§ **Exercise prompt**
Reproduce the following material word for word, leaving out the pictures.

§ **Source material**
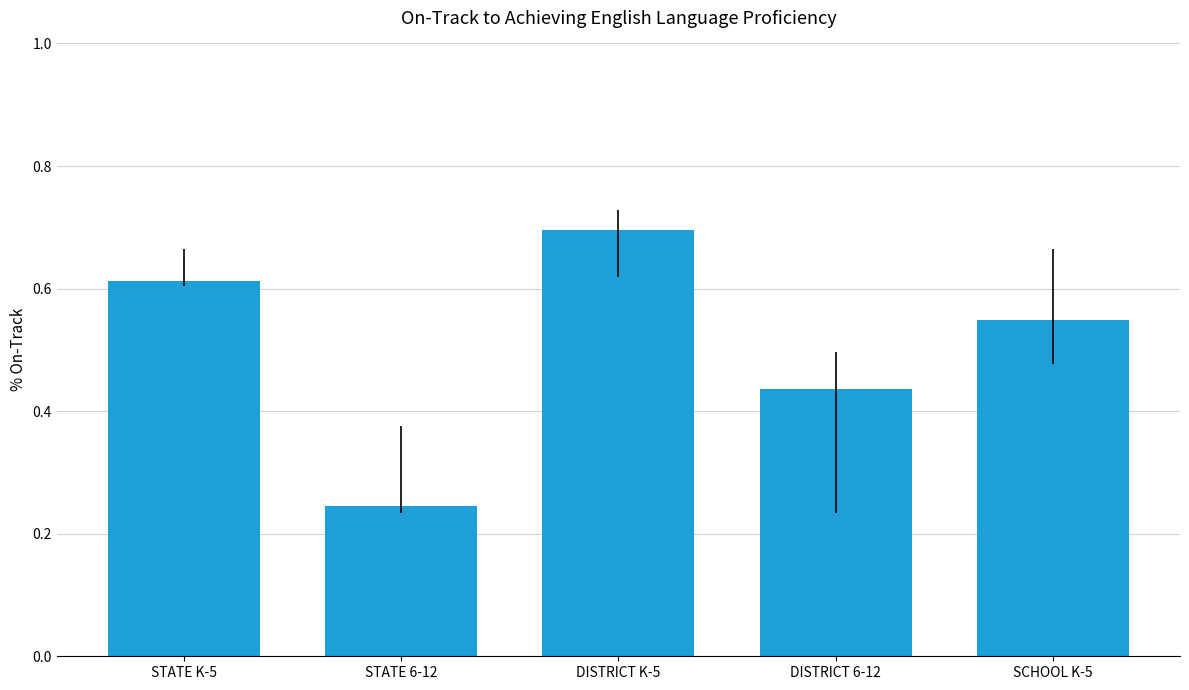

What is the label of the 1st bar from the left?

STATE K-5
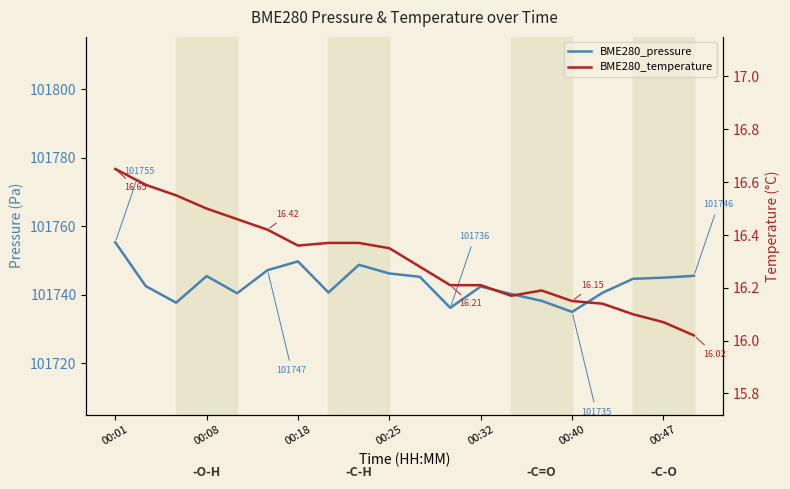

True or false: BME280_pressure and BME280_temperature intersect in this chart.

False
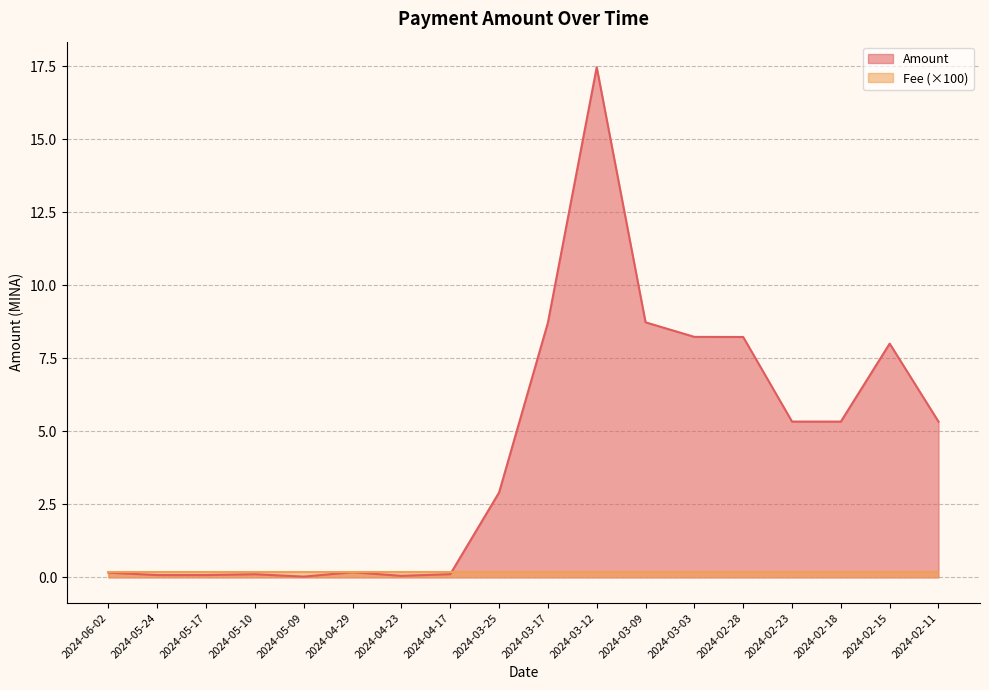

True or false: the data has more than 2 interior local peaks.

True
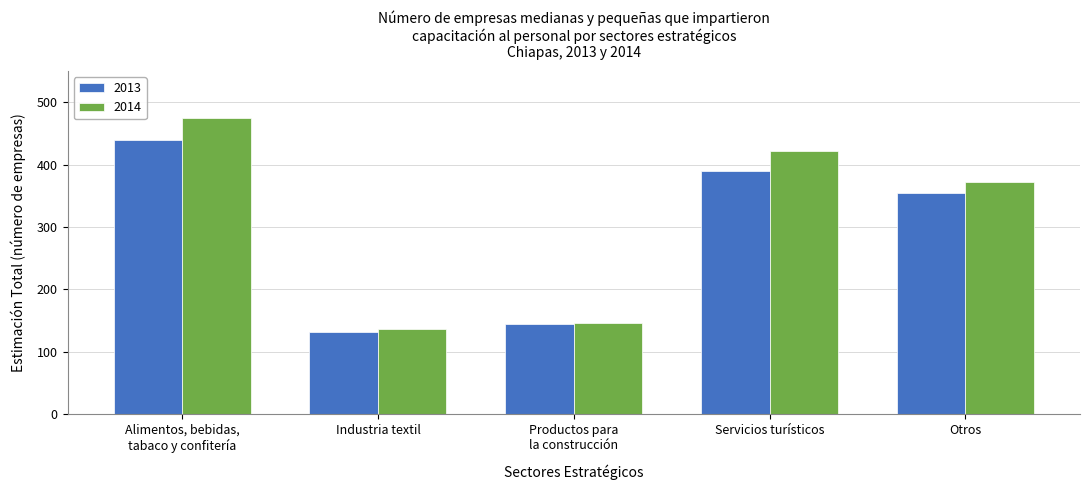

Reading left to right, extract all data points from this chart.

2013: 439.4	131.6	145.2	389.0	353.7
2014: 474.2	136.7	146.4	422.3	371.7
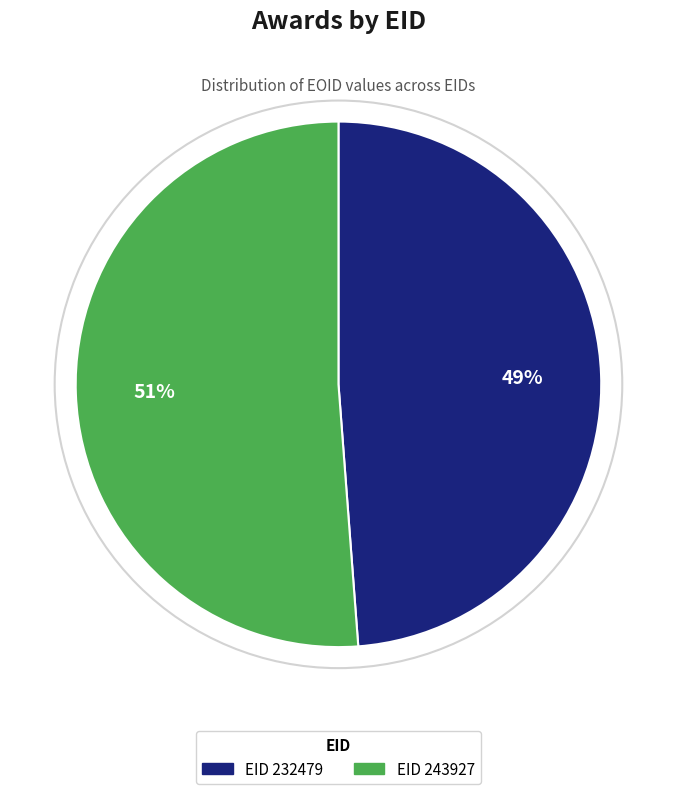

To the nearest percent, what is the difference between the largest and smallest slice percentages?

2%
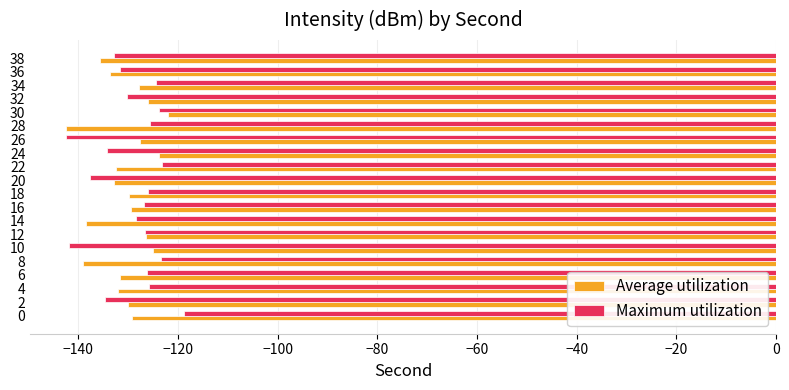

Where is Maximum utilization nearest to the value -130?

32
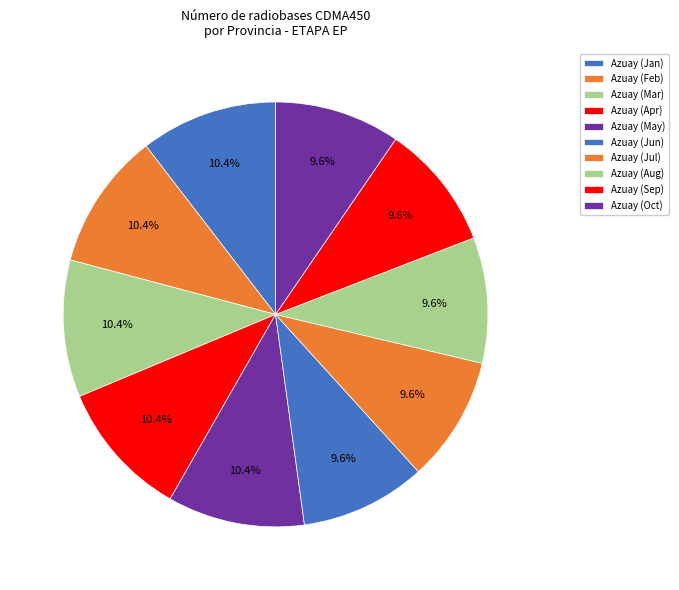

To the nearest percent, what is the average slice percentage?

10%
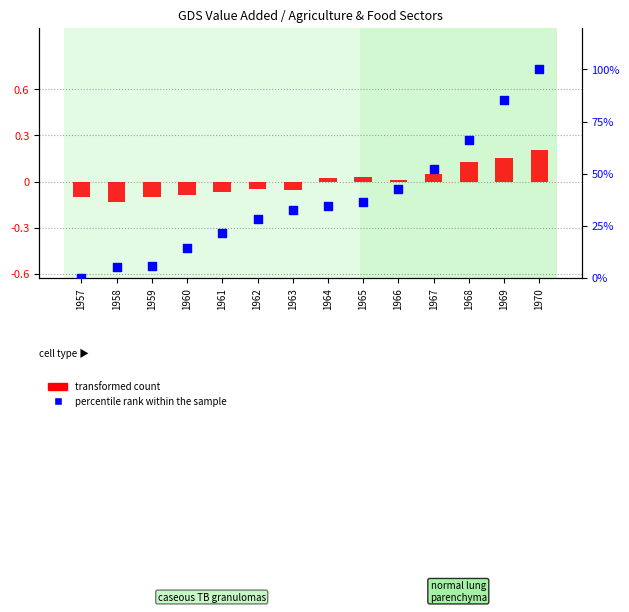

Which series has the widest spread of Y values?

transformed count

§ **Response box**
What is the label of the 1st bar from the left?

STATE K-5

True or false: BME280_pressure and BME280_temperature intersect in this chart.

False

True or false: the data has more than 2 interior local peaks.

True

Reading left to right, extract all data points from this chart.

2013: 439.4	131.6	145.2	389.0	353.7
2014: 474.2	136.7	146.4	422.3	371.7

To the nearest percent, what is the difference between the largest and smallest slice percentages?

2%

Where is Maximum utilization nearest to the value -130?

32

To the nearest percent, what is the average slice percentage?

10%

Which series has the widest spread of Y values?

transformed count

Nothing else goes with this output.